[TASK STATEMENT] Turn the text lines in the rows below into one numbered list, skipping any blank lines. Leave out the pictures.

*** PROVIDED RECORDS Section Begins ***

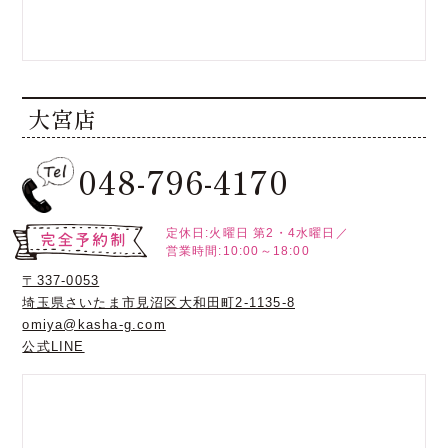
大宮店
048-796-4170
定休日:火曜日
第2・4水曜日／
営業時間:10:00～18:00
〒337-0053
埼玉県さいたま市見沼区大和田町2-1135-8
omiya@kasha-g.com
公式LINE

*** PROVIDED RECORDS Section Ends ***

[EXERCISE SOLUTION]
1. 大宮店
2. 048-796-4170
3. 定休日:火曜日
4. 第2・4水曜日／
5. 営業時間:10:00～18:00
6. 〒337-0053
7. 埼玉県さいたま市見沼区大和田町2-1135-8
8. omiya@kasha-g.com
9. 公式LINE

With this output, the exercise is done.